- [TASK REQUIREMENTS]:
Answer these questions using the literature review section below:
1. What three kinds of sources did the reviewed literature principally include?
2. What span of years does the total marine fish catch data for Sierra Leone cover?
3. For which years was marine fish export data sourced independently from MFMR?

- [TEXT SEGMENT]:
○ ○ ○ ○ ○ ○ ○

2.1 Literature review and secondary data

Reviewed literature principally included academic research, publicly available government documents, and authoritative websites such as United Nations and its agencies. Case studies presented in this article have been evidenced to have had positive outcomes and are considered here to be easily replicable in Sierra Leone and other countries following an adjustment/correction process (described in 3.2).

Primary longitudinal data of marine fisheries resources and their use in Sierra Leone is notoriously difficult to obtain, and secondary data is both limited and likely distorted and somewhat fails to represent truth [25]. Despite these limitations, we aim to present the best-quality data available, including total marine fish catch data in Sierra Leone from 1976 to 2018, extracted from the Food and Agriculture Organisation of the United Nations (FAO) FishstatJ database [26], expanding on the work of Seto et al. [27]. We also present Catch Per Unit Effort (CPUE) data from secondary sources [27-30] to gauge trends in fish availability over time as a proxy of fish stock, for which measurements were unavailable. This is supplemented by the additional presentation of marine fish export data for the same period, sourced from FAO FishstatJ and independently from MFMR (2016 and 2019 only). This chosen study period not only represents the full extent of the FAO dataset for fisheries production and trade, and most of the capture production dataset, but is also selected to reflect on a duration length in which alleviating poverty and hunger in a developing country is demonstrably possible, as accomplished by China, for example [31].

○ ○ ○ ○ ○ ○ ○

- [GIVEN INFORMATION]:
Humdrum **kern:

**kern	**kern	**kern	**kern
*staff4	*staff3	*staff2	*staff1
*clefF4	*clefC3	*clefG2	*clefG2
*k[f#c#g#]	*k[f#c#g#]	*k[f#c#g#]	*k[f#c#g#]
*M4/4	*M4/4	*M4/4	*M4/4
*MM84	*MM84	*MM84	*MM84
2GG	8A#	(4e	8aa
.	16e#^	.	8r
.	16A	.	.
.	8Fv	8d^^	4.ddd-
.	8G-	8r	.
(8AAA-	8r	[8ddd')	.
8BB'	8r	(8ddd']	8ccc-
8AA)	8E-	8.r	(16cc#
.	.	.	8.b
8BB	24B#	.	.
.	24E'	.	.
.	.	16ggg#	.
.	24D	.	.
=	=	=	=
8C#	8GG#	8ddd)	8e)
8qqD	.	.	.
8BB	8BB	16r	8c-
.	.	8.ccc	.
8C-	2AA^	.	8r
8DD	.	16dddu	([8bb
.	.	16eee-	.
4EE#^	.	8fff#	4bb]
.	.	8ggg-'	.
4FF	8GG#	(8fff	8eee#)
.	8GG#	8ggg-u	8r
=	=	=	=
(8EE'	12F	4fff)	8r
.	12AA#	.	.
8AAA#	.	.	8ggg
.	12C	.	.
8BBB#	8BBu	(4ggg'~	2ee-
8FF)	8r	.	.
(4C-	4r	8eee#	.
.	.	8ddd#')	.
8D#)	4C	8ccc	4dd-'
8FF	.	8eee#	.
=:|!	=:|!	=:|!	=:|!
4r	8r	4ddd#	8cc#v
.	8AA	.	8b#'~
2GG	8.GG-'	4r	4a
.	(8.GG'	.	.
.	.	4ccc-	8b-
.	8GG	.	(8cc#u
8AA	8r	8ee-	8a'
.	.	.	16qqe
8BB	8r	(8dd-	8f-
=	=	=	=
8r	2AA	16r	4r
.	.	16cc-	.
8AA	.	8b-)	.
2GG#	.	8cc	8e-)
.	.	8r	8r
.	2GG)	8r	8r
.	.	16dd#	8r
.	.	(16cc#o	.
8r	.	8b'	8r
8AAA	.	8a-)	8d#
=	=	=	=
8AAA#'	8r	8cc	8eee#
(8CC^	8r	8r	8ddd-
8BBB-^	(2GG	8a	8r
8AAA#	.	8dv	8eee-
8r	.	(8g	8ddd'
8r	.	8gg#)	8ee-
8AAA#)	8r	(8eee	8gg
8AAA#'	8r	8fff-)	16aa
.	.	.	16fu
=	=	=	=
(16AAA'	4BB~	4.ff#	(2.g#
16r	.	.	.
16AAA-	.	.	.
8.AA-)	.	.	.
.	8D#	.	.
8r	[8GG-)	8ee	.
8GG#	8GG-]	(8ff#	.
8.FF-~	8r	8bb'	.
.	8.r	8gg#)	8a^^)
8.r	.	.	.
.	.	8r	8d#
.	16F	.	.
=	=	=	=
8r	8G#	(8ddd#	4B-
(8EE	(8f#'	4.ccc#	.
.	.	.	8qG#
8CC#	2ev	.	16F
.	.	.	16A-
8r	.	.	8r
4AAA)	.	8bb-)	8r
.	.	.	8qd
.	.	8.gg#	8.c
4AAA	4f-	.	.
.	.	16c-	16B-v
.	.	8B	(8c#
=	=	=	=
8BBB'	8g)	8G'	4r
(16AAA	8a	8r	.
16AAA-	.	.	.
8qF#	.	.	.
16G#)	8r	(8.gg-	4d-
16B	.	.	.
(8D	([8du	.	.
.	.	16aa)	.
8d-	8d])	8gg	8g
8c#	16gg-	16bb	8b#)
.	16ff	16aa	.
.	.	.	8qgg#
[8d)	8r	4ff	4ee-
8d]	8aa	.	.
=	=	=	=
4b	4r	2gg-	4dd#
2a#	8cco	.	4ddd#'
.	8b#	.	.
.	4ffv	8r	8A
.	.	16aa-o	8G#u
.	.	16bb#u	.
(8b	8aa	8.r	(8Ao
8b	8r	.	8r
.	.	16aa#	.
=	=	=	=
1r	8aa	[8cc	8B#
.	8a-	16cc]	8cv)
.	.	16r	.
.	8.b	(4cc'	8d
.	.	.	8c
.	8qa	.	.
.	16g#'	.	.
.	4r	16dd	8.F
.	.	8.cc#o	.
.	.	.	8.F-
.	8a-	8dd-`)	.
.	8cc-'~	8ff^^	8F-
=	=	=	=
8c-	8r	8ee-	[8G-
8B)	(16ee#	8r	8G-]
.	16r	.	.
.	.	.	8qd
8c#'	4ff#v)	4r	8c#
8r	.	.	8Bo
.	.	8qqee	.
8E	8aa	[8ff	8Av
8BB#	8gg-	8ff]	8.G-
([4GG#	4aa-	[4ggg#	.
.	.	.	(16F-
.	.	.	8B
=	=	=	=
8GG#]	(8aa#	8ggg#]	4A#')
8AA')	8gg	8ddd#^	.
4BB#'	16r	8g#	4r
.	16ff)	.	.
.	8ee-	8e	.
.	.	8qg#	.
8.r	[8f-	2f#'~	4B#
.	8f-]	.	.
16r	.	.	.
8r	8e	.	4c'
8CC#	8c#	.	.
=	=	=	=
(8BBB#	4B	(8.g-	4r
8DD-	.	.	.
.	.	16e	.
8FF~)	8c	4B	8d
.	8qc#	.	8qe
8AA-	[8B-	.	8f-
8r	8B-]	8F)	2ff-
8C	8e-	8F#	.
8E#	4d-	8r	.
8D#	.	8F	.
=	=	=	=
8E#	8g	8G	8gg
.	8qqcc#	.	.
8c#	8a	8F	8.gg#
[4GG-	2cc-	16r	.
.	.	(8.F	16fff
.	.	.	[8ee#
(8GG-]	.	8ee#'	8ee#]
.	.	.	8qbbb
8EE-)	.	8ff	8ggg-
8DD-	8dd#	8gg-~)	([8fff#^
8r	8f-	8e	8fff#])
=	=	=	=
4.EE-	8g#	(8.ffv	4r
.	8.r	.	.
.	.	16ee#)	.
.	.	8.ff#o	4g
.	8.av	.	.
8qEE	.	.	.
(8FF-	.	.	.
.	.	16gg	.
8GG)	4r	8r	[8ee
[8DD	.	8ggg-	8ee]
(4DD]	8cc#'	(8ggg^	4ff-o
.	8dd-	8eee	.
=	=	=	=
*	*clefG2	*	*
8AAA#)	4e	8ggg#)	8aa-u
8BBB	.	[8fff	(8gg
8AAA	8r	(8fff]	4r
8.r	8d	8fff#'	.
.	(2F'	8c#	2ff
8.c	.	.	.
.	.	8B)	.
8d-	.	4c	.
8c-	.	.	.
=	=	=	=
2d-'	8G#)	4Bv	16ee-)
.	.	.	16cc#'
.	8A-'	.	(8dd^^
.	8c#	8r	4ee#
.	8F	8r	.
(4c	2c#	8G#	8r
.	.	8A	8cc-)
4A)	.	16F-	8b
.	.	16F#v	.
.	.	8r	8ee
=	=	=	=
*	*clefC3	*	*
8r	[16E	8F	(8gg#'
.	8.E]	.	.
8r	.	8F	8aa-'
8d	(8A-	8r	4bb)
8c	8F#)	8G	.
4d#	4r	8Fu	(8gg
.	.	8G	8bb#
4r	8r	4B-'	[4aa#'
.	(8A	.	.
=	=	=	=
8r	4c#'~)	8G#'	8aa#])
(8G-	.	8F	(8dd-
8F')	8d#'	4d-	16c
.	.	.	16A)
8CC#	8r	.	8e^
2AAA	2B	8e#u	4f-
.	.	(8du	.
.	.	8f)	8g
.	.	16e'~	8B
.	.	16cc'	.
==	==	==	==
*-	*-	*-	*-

○ ○ ○ ○ ○ ○ ○

- [PROBLEM SOLUTION]:
1. Academic research, publicly available government documents, and authoritative websites such as the United Nations and its agencies.
2. 1976 to 2018.
3. 2016 and 2019.